U.S. Indigenous Data Sovereignty Network

CARE in Practice: How the National Native Scholarship Providers’ Collaborative Research Advances Indigenous Student Success


Dr. John L. Garland (Choctaw Nation of Oklahoma), Director of Research & Scholar Success, Cobell Scholarship Program Dr.

David Sanders (Oglala Sioux Tribe), Vice President of Research, Evaluation & Faculty Development, American Indian College Fund

Dr. Johnny Poolaw (Delaware, Chiricahua Apache, Comanche, Kiowa), Director of Student Success, AISES

This roundtable presents the origin, evolution, and impact of the research collaboration led by the National Native Scholarship Providers (NNSP) — a partnership of Indigenous-serving scholarship organizations including the American Indian College Fund and the Cobell Scholarship Program — grounded in the CARE Principles for Indigenous Data Governance: Collective Benefit, Authority to Control, Responsibility, and Ethics. Through two flagship mixed-methods studies — College Affordability for Indigenous Students and Sense of Belonging & Campus Climate for Indigenous Students — the NNSP initiative demonstrates how Indigenous-led, principles-based data partnerships can produce granular insights, strengthen organizational research capacity, and advance the broader field of Indigenous higher education.

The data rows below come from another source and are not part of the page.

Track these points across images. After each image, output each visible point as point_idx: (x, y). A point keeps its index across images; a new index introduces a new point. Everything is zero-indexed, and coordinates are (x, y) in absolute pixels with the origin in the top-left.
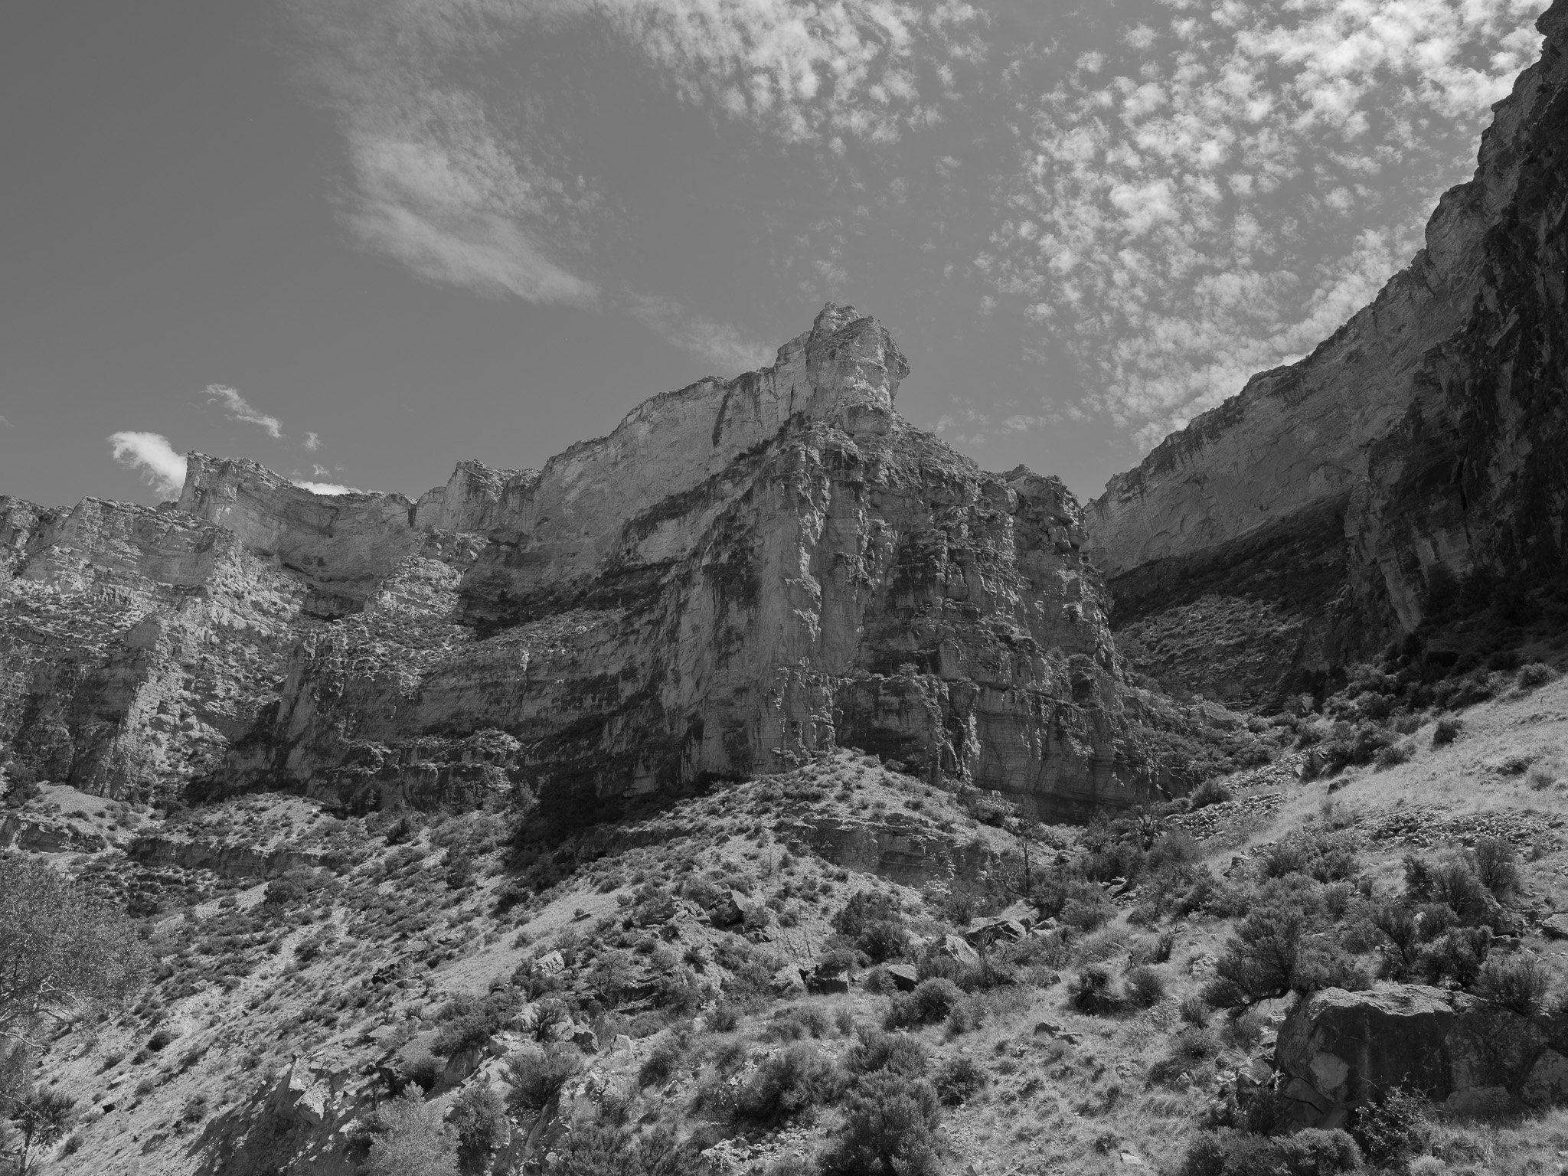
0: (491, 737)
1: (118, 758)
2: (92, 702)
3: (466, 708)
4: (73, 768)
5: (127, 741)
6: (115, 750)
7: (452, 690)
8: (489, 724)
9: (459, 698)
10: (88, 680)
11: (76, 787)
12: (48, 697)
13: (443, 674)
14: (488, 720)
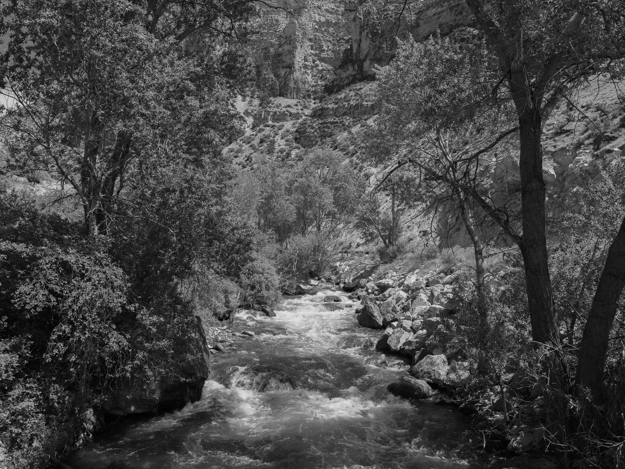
0: (462, 31)
1: (296, 82)
2: (279, 63)
3: (443, 21)
4: (280, 90)
5: (297, 75)
6: (294, 79)
7: (434, 15)
8: (458, 26)
9: (439, 18)
10: (275, 54)
11: (284, 97)
12: (262, 65)
13: (428, 9)
14: (457, 24)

This session will: 1. Trace the origin story of the NNSP collaboration 2. Unpack how each CARE principle was operationalized in our data practices and governance workflows 3. Showcase key findings and institutional implications from the two studies 4. Invite interactive dialogue on how inter-organizational data sovereignty and collective research models might be adapted by other Indigenous-serving institutions.